> TEXT:
§

Section 4. Any member, officer or agent may be removed by the Board of Directors whenever, in its judgment, the best interest of the Corporation will be served thereby, but such removal shall be without prejudice to the contract rights, if any, of the persons so removed. Election or appointment of member, officer or agent shall not of itself create contract rights, and such appointment shall be terminable at will.                                                                                                                      
Section 5.    The Board of Directors shall:
A.  Transact all business of the organization or designate committees or individuals to transact business.
B.  Special meetings of the Board of Directors may be called by or at the request of the President or any two Directors. The person or persons authorized to call special meetings of the Board of Directors may fix the place for holding any special meeting of the Board of Director call by them.
C.  Take no action that conflicts with actions approved by the general membership.
D.  Designate someone to audit the financial records of the organization.
E.  Approve, by December 15, a budget for the organization for the new calendar year beginning January 1.

§

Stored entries
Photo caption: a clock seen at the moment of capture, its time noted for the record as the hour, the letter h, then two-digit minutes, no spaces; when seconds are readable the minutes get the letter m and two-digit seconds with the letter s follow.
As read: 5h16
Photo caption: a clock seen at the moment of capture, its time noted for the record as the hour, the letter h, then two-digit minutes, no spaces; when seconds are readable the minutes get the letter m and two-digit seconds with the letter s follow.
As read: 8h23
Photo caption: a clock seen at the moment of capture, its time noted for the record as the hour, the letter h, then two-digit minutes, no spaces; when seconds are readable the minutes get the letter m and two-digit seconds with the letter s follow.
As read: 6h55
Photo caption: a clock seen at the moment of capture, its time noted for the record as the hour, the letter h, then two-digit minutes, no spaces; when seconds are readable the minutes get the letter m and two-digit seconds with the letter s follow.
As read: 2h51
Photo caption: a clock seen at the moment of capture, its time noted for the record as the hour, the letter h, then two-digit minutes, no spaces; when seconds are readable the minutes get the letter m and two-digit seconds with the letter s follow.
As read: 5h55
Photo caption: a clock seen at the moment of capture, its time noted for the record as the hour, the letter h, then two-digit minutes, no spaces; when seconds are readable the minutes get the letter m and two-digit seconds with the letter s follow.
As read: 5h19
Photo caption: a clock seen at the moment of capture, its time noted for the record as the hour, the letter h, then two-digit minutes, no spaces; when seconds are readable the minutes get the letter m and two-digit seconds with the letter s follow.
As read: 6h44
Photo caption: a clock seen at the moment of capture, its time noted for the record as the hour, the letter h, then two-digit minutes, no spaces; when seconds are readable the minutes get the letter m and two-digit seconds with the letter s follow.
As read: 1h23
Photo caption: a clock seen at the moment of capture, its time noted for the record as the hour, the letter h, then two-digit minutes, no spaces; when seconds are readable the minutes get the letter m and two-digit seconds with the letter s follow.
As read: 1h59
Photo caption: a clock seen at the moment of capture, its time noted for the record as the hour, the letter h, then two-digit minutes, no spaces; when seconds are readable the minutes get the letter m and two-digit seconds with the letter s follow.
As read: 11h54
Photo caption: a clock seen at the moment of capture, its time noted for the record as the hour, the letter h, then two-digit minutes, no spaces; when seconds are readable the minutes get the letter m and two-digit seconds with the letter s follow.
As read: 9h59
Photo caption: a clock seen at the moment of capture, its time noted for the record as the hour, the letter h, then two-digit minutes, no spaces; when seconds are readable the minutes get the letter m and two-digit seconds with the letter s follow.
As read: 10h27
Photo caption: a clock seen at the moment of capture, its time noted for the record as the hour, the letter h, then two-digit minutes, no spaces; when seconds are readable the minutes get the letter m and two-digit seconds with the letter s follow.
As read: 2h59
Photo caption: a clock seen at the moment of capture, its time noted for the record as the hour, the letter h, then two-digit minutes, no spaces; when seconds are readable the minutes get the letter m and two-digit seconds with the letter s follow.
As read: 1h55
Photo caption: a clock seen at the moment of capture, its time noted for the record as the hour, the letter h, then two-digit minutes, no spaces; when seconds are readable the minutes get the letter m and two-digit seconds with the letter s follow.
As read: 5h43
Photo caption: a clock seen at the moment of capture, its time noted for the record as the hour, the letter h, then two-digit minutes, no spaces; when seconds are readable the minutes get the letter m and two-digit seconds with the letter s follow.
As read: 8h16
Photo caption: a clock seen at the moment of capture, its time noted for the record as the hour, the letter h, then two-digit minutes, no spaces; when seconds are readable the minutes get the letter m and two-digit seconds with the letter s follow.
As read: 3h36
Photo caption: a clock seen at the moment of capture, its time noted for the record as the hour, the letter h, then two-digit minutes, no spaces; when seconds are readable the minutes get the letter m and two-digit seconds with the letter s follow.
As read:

§

> STATED TASK:
According to the text on the Board of Directors, which three kinds of persons may the Board of Directors remove? The rows are material separate from the text on the Board of Directors.

> EXERCISE ANSWER:
Member, officer, agent